Robb diz que suspeita que as pessoas no século XIII tinham muito mais familiaridade com dores não aliviadas do que as pessoas de hoje.
“Um bom exemplo é a dor de dente, já que ele tinha os dentes mal cuidados, com problemas como a perda de alguns deles e abscessos”, diz Robb, notando que a condição de sua saúde bucal era típica do período em que viveu. “Isso era, em parte, um sério risco à saúde porque um dente infectado poderia causar uma infecção generalizada, mas também significava uma dor considerável”.
“Também houve provavelmente muita violência casual” ele continua. “As fraturas dele podem ter sido causadas por brigas ou elas podem ter sido acidentais.”

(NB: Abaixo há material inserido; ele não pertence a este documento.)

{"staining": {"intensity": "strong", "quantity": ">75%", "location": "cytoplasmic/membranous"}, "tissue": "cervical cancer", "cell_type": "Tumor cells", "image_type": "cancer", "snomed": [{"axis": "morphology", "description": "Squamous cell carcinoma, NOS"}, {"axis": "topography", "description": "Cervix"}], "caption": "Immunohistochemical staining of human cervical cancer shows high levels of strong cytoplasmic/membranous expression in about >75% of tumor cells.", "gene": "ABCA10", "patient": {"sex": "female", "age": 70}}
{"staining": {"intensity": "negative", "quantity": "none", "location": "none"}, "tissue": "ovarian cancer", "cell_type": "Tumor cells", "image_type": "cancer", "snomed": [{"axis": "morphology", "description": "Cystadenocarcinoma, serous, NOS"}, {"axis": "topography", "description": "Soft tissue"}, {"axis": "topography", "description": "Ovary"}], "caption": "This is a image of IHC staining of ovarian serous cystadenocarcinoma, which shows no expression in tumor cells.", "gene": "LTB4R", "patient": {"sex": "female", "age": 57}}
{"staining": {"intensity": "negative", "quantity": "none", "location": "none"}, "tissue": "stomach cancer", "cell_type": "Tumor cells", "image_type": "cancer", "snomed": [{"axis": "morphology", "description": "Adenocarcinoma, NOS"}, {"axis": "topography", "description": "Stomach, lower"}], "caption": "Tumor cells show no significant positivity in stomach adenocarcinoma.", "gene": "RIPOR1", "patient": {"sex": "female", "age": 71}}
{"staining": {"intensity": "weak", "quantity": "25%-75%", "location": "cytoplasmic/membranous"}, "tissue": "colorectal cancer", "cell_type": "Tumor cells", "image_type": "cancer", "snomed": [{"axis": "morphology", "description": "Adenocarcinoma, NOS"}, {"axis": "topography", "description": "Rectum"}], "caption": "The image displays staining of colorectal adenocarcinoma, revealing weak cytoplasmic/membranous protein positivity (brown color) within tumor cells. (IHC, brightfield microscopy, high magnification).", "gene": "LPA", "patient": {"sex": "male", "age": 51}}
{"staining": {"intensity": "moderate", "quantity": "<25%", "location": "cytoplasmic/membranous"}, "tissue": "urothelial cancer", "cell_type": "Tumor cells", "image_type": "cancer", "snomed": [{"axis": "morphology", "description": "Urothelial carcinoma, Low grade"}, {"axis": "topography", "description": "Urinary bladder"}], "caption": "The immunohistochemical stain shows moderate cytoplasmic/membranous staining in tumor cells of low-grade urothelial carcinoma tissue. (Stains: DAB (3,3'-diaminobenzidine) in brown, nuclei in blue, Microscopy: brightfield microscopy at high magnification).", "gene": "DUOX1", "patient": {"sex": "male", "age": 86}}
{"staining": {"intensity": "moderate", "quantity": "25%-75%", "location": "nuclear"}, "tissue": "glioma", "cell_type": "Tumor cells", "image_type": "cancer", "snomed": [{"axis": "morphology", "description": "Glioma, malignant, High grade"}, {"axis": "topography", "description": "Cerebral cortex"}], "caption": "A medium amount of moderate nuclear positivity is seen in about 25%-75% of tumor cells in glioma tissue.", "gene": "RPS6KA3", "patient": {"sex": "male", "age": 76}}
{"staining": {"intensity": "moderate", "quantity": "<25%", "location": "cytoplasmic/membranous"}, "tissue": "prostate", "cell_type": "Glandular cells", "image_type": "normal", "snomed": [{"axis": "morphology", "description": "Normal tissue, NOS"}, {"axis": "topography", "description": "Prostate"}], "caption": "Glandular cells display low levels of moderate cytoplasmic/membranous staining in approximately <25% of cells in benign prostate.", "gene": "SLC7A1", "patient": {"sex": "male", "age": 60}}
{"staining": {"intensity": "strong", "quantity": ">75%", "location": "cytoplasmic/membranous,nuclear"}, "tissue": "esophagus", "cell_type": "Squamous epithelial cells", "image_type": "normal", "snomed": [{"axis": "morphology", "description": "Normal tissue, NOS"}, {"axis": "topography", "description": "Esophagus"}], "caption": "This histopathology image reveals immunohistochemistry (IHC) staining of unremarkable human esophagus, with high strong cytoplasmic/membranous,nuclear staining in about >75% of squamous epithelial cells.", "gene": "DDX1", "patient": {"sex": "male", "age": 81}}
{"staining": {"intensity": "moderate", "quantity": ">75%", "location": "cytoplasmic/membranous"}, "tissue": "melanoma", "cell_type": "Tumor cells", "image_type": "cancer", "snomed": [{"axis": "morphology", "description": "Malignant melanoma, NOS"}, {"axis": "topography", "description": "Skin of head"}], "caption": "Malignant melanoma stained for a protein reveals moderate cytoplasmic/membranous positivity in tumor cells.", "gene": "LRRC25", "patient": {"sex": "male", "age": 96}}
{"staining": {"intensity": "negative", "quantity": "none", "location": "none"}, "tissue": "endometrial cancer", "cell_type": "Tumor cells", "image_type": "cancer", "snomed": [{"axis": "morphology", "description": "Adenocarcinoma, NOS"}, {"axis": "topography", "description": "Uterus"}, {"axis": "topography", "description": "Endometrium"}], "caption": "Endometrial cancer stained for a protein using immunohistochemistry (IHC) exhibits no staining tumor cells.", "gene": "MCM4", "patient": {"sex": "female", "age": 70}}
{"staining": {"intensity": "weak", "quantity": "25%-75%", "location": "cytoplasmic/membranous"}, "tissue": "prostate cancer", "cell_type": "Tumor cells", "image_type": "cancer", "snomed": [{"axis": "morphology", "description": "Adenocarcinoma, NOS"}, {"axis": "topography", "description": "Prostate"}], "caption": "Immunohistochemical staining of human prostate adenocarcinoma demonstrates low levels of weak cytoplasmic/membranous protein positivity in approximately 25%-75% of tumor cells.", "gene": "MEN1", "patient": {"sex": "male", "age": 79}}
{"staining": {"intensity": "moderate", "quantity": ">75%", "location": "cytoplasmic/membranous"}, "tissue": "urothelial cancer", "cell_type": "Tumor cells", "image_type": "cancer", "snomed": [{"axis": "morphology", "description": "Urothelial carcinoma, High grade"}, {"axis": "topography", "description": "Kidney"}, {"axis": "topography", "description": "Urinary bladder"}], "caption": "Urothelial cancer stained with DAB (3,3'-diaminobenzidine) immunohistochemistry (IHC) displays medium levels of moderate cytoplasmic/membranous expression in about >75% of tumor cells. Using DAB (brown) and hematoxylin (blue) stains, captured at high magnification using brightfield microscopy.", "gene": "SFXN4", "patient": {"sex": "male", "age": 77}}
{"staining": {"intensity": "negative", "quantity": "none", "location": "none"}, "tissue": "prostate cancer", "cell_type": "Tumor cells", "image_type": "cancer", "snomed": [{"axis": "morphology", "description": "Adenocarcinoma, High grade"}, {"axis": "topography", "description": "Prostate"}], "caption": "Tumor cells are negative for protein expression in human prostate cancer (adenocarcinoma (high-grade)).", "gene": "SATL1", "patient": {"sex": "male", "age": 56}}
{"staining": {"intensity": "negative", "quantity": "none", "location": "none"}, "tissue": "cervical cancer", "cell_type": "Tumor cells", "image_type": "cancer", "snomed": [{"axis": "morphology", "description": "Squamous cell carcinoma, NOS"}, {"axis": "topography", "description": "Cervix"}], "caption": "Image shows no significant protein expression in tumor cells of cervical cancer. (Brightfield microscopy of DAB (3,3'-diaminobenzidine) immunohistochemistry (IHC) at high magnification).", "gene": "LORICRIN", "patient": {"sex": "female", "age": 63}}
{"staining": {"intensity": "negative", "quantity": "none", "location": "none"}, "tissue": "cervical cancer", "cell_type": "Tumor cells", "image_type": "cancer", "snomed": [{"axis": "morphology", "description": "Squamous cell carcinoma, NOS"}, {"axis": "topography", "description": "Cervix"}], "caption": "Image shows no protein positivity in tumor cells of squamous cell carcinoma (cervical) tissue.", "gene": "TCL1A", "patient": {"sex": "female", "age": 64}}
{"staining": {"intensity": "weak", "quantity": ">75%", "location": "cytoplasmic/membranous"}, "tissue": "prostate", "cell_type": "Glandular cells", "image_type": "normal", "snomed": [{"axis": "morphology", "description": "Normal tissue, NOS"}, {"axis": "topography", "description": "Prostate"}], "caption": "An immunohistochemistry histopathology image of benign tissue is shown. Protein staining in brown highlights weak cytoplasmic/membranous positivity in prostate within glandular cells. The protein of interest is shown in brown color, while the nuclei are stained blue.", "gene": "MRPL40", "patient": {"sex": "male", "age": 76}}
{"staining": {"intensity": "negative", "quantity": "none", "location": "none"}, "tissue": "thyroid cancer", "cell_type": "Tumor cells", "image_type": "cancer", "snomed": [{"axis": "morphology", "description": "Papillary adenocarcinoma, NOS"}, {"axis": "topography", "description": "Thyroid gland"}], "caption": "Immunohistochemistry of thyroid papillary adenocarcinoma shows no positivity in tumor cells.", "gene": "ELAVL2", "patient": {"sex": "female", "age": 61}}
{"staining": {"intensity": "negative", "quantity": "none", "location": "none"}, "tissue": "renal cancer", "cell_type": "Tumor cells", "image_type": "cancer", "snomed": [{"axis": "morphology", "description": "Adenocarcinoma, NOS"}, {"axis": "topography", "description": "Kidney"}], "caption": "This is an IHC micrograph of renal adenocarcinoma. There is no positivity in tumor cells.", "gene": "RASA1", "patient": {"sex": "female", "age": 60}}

Baseado no que os pesquisadores aprenderam com os ossos e dentes de Contexto 958, é tentador tentar preencher os vazios na sua biografia, especialmente agora que os investigadores tem alguma ideia de qual era a sua aparência.
Em colaboração com pesquisadores do Centro de Anatomia e Identificação Humana da Universidade de Dundee (Escócia), a equipe de Robb foi recentemente notícia ao recrutar artistas forenses para recriar o rosto de Contexto 958.
Saber qual era aparência de alguém pode ser uma maneira de trazer a pessoa de volta à vida, diz Robb, mas na realidade diz muito pouco acerca de como ela viveu. Se hoje você ver na rua Contexto 958 vestindo roupas modernas, diz Robb, você não teria ideia de que ele nasceu na Idade Média.
“Se ele fosse vestido apropriadamente poderia parecer completamente típico,” segundo Robb. “A reconstrução facial foi interessante. A maioria dos comentários dizia coisas como, ‘Ele parece com meu vizinho.”
“Nós sentimos que isso é uma demonstração de sucesso”, completa o pesquisador.
Referência:
The Washington Post-“Ancient bones and new technology reveal the face of medieval poverty.”